— START Quoted passage —
KEA DHCP
Index
Kea is the next generation of DHCP software, developed by Internet Systems Consortium (ISC).
It is considered the replacement for ISC-DHCP in larger HA enabled setups and synergizes well with radvd for HA enabled router advertisements.
Currently it is not possible to register hostnames dynamically between KEA and Unbound, only static reservations will be synchronized on an Unbound service restart.
Control Agent
The Kea Control Agent (CA) is a daemon which exposes a RESTful control interface for managing Kea servers. When building a high available dhcp setup, the control agent is a requirement for these kind of setups.
Option |
Description |
|---|---|
Enabled |
Enable control agent |
Bind address |
Address on which the RESTful interface should be available, usually this is localhost (127.0.0.1) |
Bind port |
Choose an unused port for communication here. |
Note
Although the control agent is required to use high availability peers, it does not have to listen on a non loopback address. The peer configuration by default uses the so called “Multi-Threaded Configuration (HA+MT)”, in which case it starts a separate listener for the HA communication.
— END Quoted passage —
— START Input records —
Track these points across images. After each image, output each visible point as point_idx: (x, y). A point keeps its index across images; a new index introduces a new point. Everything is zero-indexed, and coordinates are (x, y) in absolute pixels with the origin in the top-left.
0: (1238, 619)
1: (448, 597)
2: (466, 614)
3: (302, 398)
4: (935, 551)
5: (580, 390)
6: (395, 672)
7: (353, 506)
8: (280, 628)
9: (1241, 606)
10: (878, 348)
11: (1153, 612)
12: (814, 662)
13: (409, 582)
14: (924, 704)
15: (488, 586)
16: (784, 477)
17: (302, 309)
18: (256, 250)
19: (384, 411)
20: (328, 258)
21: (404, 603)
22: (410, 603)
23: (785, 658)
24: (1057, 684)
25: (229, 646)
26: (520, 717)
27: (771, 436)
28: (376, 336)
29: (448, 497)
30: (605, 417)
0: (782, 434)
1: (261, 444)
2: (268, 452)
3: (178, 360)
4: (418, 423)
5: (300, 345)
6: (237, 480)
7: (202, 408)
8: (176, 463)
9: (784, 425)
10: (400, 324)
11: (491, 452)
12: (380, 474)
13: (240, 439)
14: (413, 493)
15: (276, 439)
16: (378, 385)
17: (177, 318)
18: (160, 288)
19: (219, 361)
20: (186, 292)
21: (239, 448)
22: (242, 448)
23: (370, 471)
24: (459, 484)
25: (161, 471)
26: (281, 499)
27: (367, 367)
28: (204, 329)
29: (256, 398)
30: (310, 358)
— END Input records —
§ Short problem A: Rewrite the Kea DHCP text from "Currently it is" up to and including "kind of setups.", replacing "daemon" with "background process".
§ Short problem B: Output the records, from the start up to and including the line with "3: (178, 360)", as a Markdown table with the columns No. and Line, giving each line's row number and the line itself and leaving out blank lines.
The Kea DHCP text and the records have nothing to do with each other.

§ Complete answer A:
Currently it is not possible to register hostnames dynamically between KEA and Unbound, only static reservations will be synchronized on an Unbound service restart.
Control Agent
The Kea Control Agent (CA) is a background process which exposes a RESTful control interface for managing Kea servers. When building a high available dhcp setup, the control agent is a requirement for these kind of setups.

§ Complete answer B:
| No. | Line |
|---|---|
| 1 | Track these points across images. After each image, output each visible point as point_idx: (x, y). A point keeps its index across images; a new index introduces a new point. Everything is zero-indexed, and coordinates are (x, y) in absolute pixels with the origin in the top-left. |
| 2 | 0: (1238, 619) |
| 3 | 1: (448, 597) |
| 4 | 2: (466, 614) |
| 5 | 3: (302, 398) |
| 6 | 4: (935, 551) |
| 7 | 5: (580, 390) |
| 8 | 6: (395, 672) |
| 9 | 7: (353, 506) |
| 10 | 8: (280, 628) |
| 11 | 9: (1241, 606) |
| 12 | 10: (878, 348) |
| 13 | 11: (1153, 612) |
| 14 | 12: (814, 662) |
| 15 | 13: (409, 582) |
| 16 | 14: (924, 704) |
| 17 | 15: (488, 586) |
| 18 | 16: (784, 477) |
| 19 | 17: (302, 309) |
| 20 | 18: (256, 250) |
| 21 | 19: (384, 411) |
| 22 | 20: (328, 258) |
| 23 | 21: (404, 603) |
| 24 | 22: (410, 603) |
| 25 | 23: (785, 658) |
| 26 | 24: (1057, 684) |
| 27 | 25: (229, 646) |
| 28 | 26: (520, 717) |
| 29 | 27: (771, 436) |
| 30 | 28: (376, 336) |
| 31 | 29: (448, 497) |
| 32 | 30: (605, 417) |
| 33 | 0: (782, 434) |
| 34 | 1: (261, 444) |
| 35 | 2: (268, 452) |
| 36 | 3: (178, 360) |